Surging Labor Costs Spell Depressed Margins for U.S. Airlines

 - March 30, 2023, 3:04 PM
Based on assumed new labor rates, 2022 saw the highest labor cost as a proportion of revenue in the last three years for most of the U.S. airlines that Moody's rates. (Image: Moody's)

Contract renewals with pilots and other unionized workers, inflationary pay increases for non-unionized employees, and delays in rebuilding staffing levels since travel began its sustained recovery in mid-2021 have all led to rising labor costs for U.S. airlines, according to a report published Thursday by Moody’s Investors Service. The credit rating and research agency sees aggregate labor expense for the eight U.S. airlines it rates increasing by 19 percent in 2023 and another 8 percent in 2024, as the low U.S. unemployment rate continues to create staffing and labor cost headwinds—as will the mandatory retirement age of 65 for pilots if Congress does not pass legislation to raise the limit to age 67.
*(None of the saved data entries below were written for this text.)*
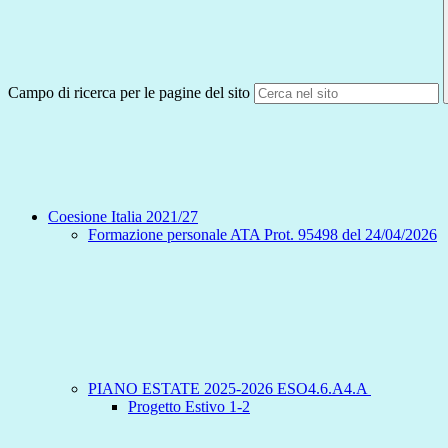
Campo di ricerca per le pagine del sito
Coesione Italia 2021/27
Formazione personale ATA Prot. 95498 del 24/04/2026
PIANO ESTATE 2025-2026 ESO4.6.A4.A
Progetto Estivo 1-2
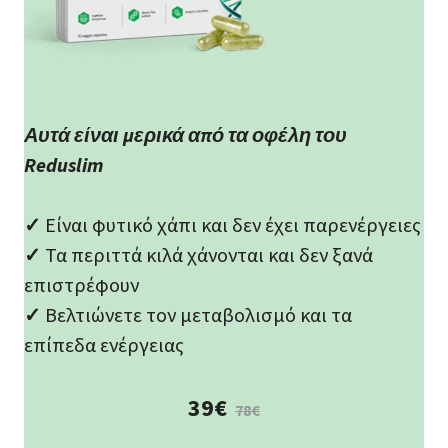
Αυτά είναι μερικά από τα οφέλη του
Reduslim
✓
Είναι φυτικό χάπι και δεν έχει παρενέργειες
✓
Τα περιττά κιλά χάνονται και δεν ξανά
επιστρέφουν
✓
Βελτιώνετε τον μεταβολισμό και τα
επίπεδα ενέργειας
39€
78€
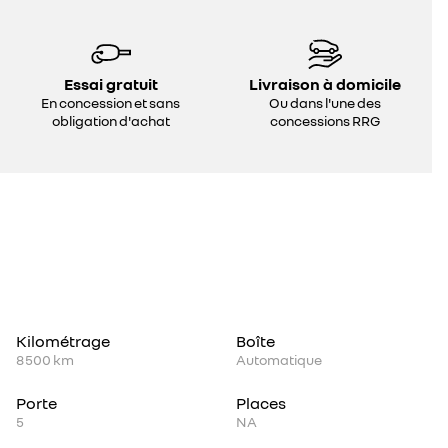
Essai gratuit
Livraison à domicile
En concession et sans
Ou dans l'une des
obligation d'achat
concessions RRG
Kilométrage
Boîte
8 500 km
Automatique
Porte
Places
5
NA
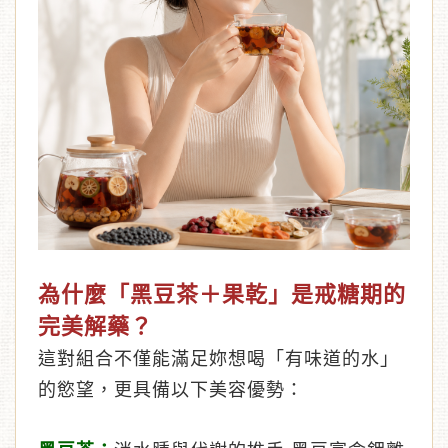
為什麼「黑豆茶＋果乾」是戒糖期的
完美解藥？
這對組合不僅能滿足妳想喝「有味道的水」
的慾望，更具備以下美容優勢：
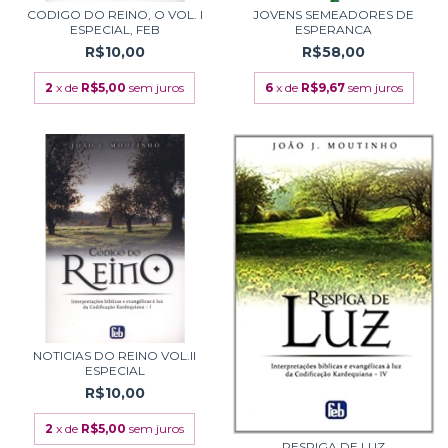
CODIGO DO REINO, O VOL. I
JOVENS SEMEADORES DE
ESPECIAL, FEB
ESPERANCA
R$10,00
R$58,00
2
x de
R$5,00
sem juros
6
x de
R$9,67
sem juros
NOTICIAS DO REINO VOL.II
ESPECIAL
R$10,00
2
x de
R$5,00
sem juros
RESPIGA DE LUZ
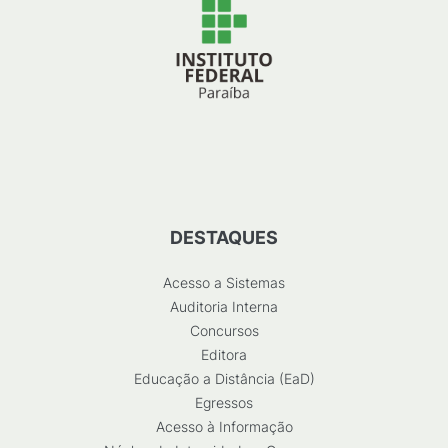
DESTAQUES
Acesso a Sistemas
Auditoria Interna
Concursos
Editora
Educação a Distância (EaD)
Egressos
Acesso à Informação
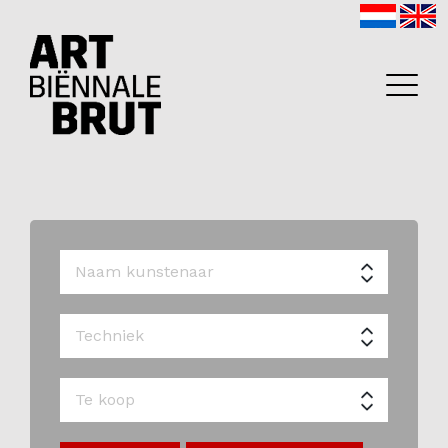
Home
Exposanten
2026
Archief
Programma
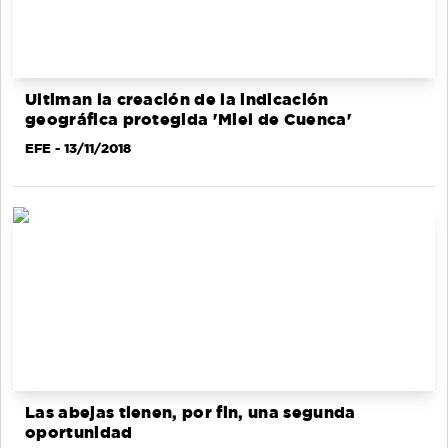
Ultiman la creación de la indicación
geográfica protegida 'Miel de Cuenca'
EFE
- 13/11/2018
Las abejas tienen, por fin, una segunda
oportunidad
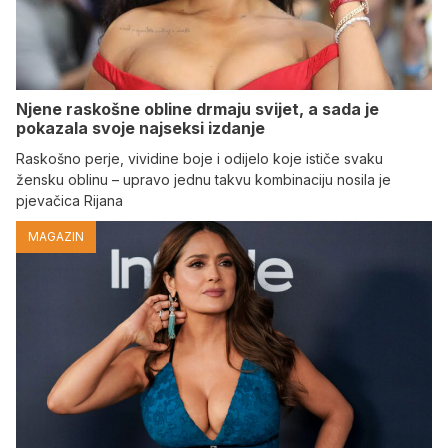
Njene raskošne obline drmaju svijet, a sada je
pokazala svoje najseksi izdanje
Raskošno perje, vividine boje i odijelo koje ističe svaku
žensku oblinu – upravo jednu takvu kombinaciju nosila je
pjevačica Rijana
MAGAZIN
Moody’s projects combined revenue for the eight airlines—namely, United, Delta, American, Southwest, JetBlue, Spirit, Hawaiian, and Allegiant—to reach $212 billion this year, or 13 percent higher than the $187 billion they generated in 2022. While the companies continue to experience strong demand through the summer, capacity shortfalls brought on by shortages of aircraft, spare parts, maintenance capacity, and labor will help support ticket prices well into 2024, even if a recession takes hold and slows demand, said the report’s author, Moody’s Investors Service senior v-p Jonathan Root. Still, the price elasticity of demand over economic cycles will prove what he called the ultimate arbiter of the industry's ability to cover increasing costs.

Although Moody’s projects the total operating margin for the eight U.S. airlines to increase to 7.1 percent this year from 4.1 percent in 2022, higher labor costs will constrain growth in operating margins. The report projects operating margins to average 5.6 percent, with a high of 9.7 percent for Allegiant and a low of -1 percent for Spirit Airlines. Absent the sharp increases in pilot pay, the airlines' collective operating margin in 2023 would amount to about 10 percent.

Moody’s projections assume pay raises across all airline work groups this year, including a 19 percent increase for pilots and 5 percent for all other employees.

Separately, Moody’s believes airlines’ fuel costs will decline because of downward pressure on the price of oil and the potential for refinery crack spreads—the difference between the purchase price of crude oil and the selling price of refined petroleum—to decline in 2023 as global refinery capacity modestly increases. Brent crude oil averaged $101 per barrel in 2022 versus $64 in 2019. Brent traded at about $76 per barrel on March 28.

Moody’s per-gallon fuel price assumptions imply an average Brent price of $93 per barrel for 2023. The agency now assumes an average per gallon price of $3.07 for 2023, down from $3.47 in 2022.

With fuel accounting for 27 percent of U.S. airlines' revenue in 2022, the price of Brent and the jet fuel crack spread affects operating profits throughout the year, said the report. The eight U.S. airlines rated by the company used 14.7 billion gallons in 2022, down from 16.9 billion in 2019. Moody’s projects fuel consumption of 16.6 billion gallons in 2023.